A considerable number and variety of restrictive provisions can be and are included in licensing agreements and contracts. Such restrictions can be classified into two categories: restrictive provisions on exports; and restrictive provisions affecting the export potential and activity of a firm in the developing country concerned. The restrictions that may be placed on exports are: global bans; prohibition of exports to specified countries; permission to export only to specified countries; the requirement of prior approval from the licensor for exports; export quotas; price controls on exports; the restriction of exports to specified products; permission to export only to, or through, specified firms; and prohibition of exports of substitute products.
The use of export restrictions enables the licensor to regulate the competitive impact of the licensee's activities upon his own interests in other markets. The different types of export restrictions vary in intensity and can be used individually or in combination with one another. The most restrictive is the global export prohibition. In such cases, the economic activity of the licensee is limited to his domestic market; and frequently the licensee is also prohibited from selling the products covered by the licence to any third party who would export them. The requirement that the licensee obtain the licensor's prior approval to export is less restrictive, in that the possibility of exporting is not ruled out; but the licensor retains control over exports, and reserves the option of a global ban. As an alternative, approval for exports to specified countries may be provided for in the licence agreement. The extent of the restrictive nature of this provision will depend largely on the relative bargaining powers of the licensor, the licensee, and the government of the licensee's country.
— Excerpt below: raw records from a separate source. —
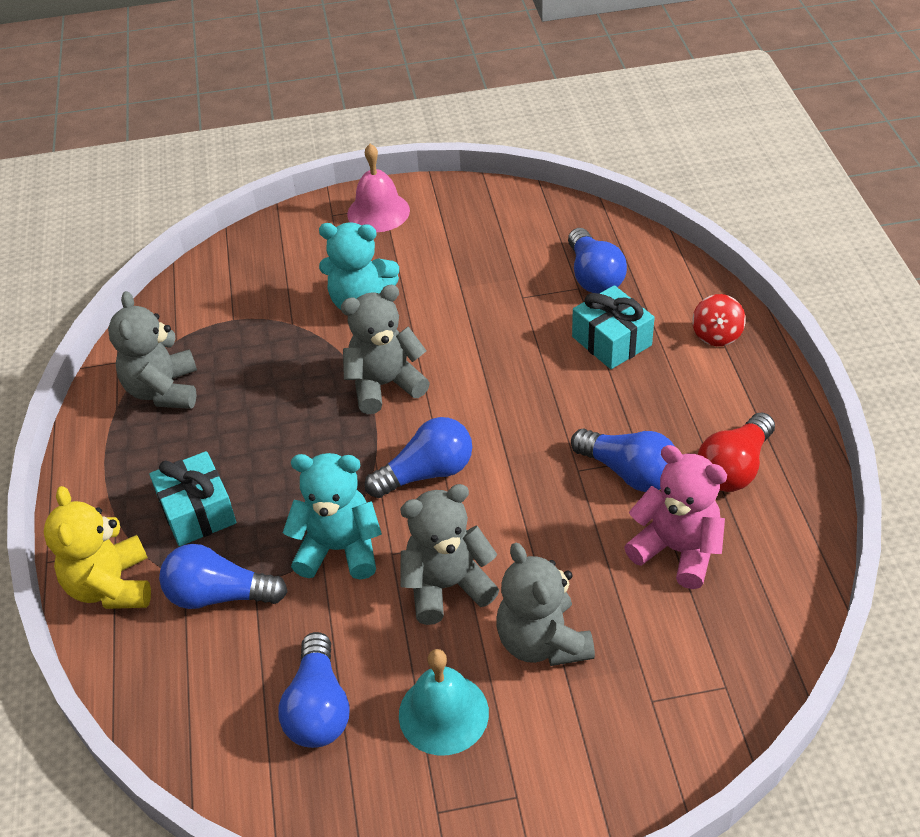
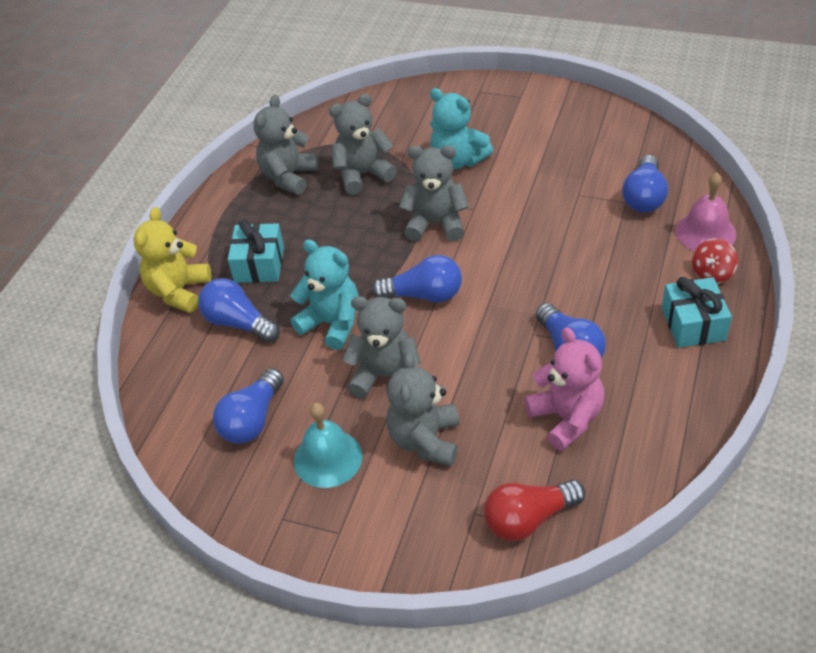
camera: 30 degrees right, 0 degrees up
pink bell [347,144,410,232] -> pink bell moved to [675,172,736,251]
turquoise gift [572,285,655,369] -> turquoise gift moved to [662,277,732,348]
red light bulb [697,412,775,492] -> red light bulb moved to [484,480,585,541]
none -> grey teddy bear [329,93,397,195]

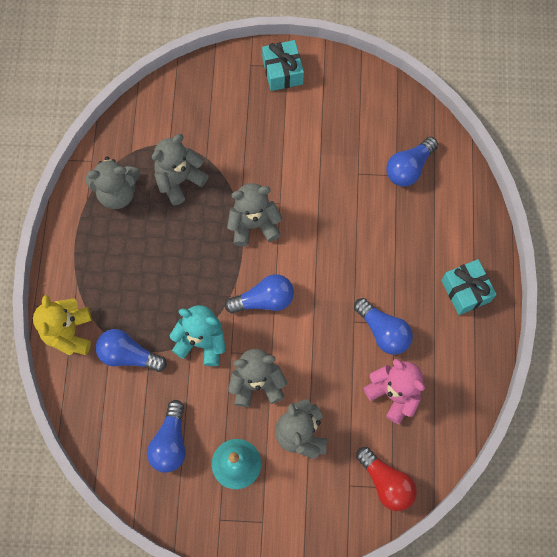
camera: 20 degrees left, 25 degrees up
turquoise gift [228,219,284,283] -> turquoise gift moved to [262,40,304,91]
grey teddy bear [254,95,319,195] -> grey teddy bear turned 105 degrees counterclockwise [85,156,140,209]
turquoise teddy bear [430,88,493,169] -> none
red light bulb [484,480,585,541] -> red light bulb turned 90 degrees counterclockwise [356,447,417,511]
blue light bulb [622,155,668,212] -> blue light bulb turned 45 degrees clockwise [386,137,438,186]
pink bell [675,172,736,251] -> none
red spinning top [692,239,738,284] -> none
Not all export restrictions are territorial constraints. A licensor can place a ceiling on the licensee's exports by means of an export quota, expressed in physical or monetary terms. This can either be coupled with a territorial limitation or used by itself. In the latter case, the competitive impact of the licensee's export activity is limited rather than directed. In addition, a licensor can use, singly or in connection with some form of territorial constraint, a provision restricting exports to specified products or specified product forms, and a provision prohibiting the exportation of products that are similar to, or substitutes for, the licensed goods. The latter restriction is frequently related to prohibition of the use of a trademark in export sales. Finally, the licensor can attempt to use the licence contract for the purpose of retaining control over the export (as well as of the domestic) price of the licensed product.
Other potential restrictive provisions deal with the tying of purchases of essential inputs to the licensor; restrictions on production patterns; payments of a minimum royalty; restrictions on the use of the acquired technology after the termination of the contract; restrictions on disclosure of the technology used; agreements not to challenge the validity of patents and trademarks transferred; and the mutual exchange, or unilateral grant-back, of technical improvements.
Restrictions contained in licensing agreements are the most common form of restrictive business practice to which developing countries are subjected. The extent to which provisions are restrictive varies from case to case.